» Check your understanding
a: The passage on everyday movement and metabolism explains what happens when the body enters low power mode. List every effect it names.
b: Carry on the passage on everyday movement and metabolism from the point where it ends.

It includes things like walking to class, brushing your teeth, and cooking.
Humans evolved to hunt and gather, to sow and reap; lifestyles that inherently require the body to burn thousands of calories a day through constant motion. Humans weren’t designed to run like mad on a treadmill for 30 minutes, burning maybe 200 calories, and to then sit nearly motionless for the other 15 hours of our day burning next to nil.
Research proves just that: low levels of NEAT can cancel out the benefits of intense daily exercise.
Therefore, you can’t rely on burning calories just during exercise, it’s crucial to focus on keeping your metabolism high throughout the day.
Stop going into low power mode
When you sit still, you are essentially telling your body that it doesn’t need to perform; to take a break and go into low power mode.
Similar to your laptop: unplug the energy source and by default, it will start conserving power because it now thinks power is scarce and it isn’t sure when it will get plugged in again. The processing speed slows down, the backlight dims, it stops checking for updates, and if you don’t keep it occupied, it will start to power down on its own.
The human body works in a similar way. When you sit down for long periods of time, it enters low power mode, metabolism slows down, it processes fewer calories, less energy is available to power the brain, and brain processing speed slows down.
This is precisely why students struggle to pay attention towards the end of class.
It’s also why I used to keep re-reading each page of my economics textbook 4x in a row. My brain literally was not getting the energy it needed to focus.
How to boost your brain power
Research by Dr. Charles Hillman at the University of Illinois demonstrates exactly this: subjects who walked for 20 minutes prior to taking a reading comprehension test performed better than those who didn’t.

In order to keep your brain performing at a high level, it’s important to avoid sitting down for more than 40-60 minutes at a time.
So when you’re studying or working, at a minimum, get up, walk down the hallway and refill your water every hour.
Better yet, find some stairs, take them and refill your water on a different floor. The more demanding the movement, the more you signal to your body that it needs to be in a high-performance state.
Your metabolism will speed up (even once you sit back down again), you’ll process more fuel, give your brain more energy, and increase your brain power.

» Entries supplied
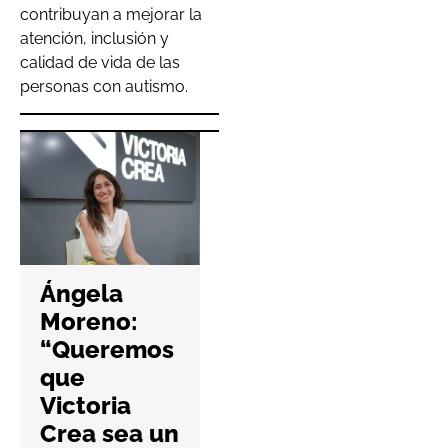
contribuyan a mejorar la
atención, inclusión y
calidad de vida de las
personas con autismo.
Hefame
refuerza la
Ángela
ciberseguri
Moreno:
dad de las
“Queremos
farmacias
que
con una
Victoria
nueva guía
Crea sea un
práctica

» Expected results
a:
- Metabolism slows down.
- The body processes fewer calories.
- Less energy is available to power the brain.
- Brain processing speed slows down.

b:
You can also increase NEAT by:
- Going for walking meetings instead of sitting down for coffee;
- Find some sort of elevated counter or bar-style table and work while standing for part of the day;
- Stand up and pace around, or even go for a walk while talking on the phone; and
- Climb some extra stairs in between classes.
Worth another look
Once I started thinking about weight loss as a function of keeping a high metabolism all day, I began taking the stairs more and more. Within two weeks, I lost all of the excess weight I gained, my ability to focus improved, the quality of my work increased, the time it took me to complete tasks decreased, and I was in a better mood all day long. This enabled me to leave the office earlier, spend more time doing things I enjoy and get a quantity and quality of sleep.
So no matter what your goal is:
- To trim a couple of pounds;
- Study/work more effectively and efficiently; or
- To just be a little less of a zombie all day long,
Give it shot. Take the stairs (even unnecessarily). Walk and talk. Study standing. Do a quick set of push-ups.
Just find a way to increase your NEAT.
Do this for a week or two, and then perhaps, take another look in the mirror.
Great post!
It’s true that most people only consider getting in their activity time but being sedentary is an indépendant risk factor for a lot of illnesses so this is a great message to general health as well.
Great article. I have always been an active mover throughout the day and have never had to diet even after three children and menopause. Maybe genetics but also my love of movement.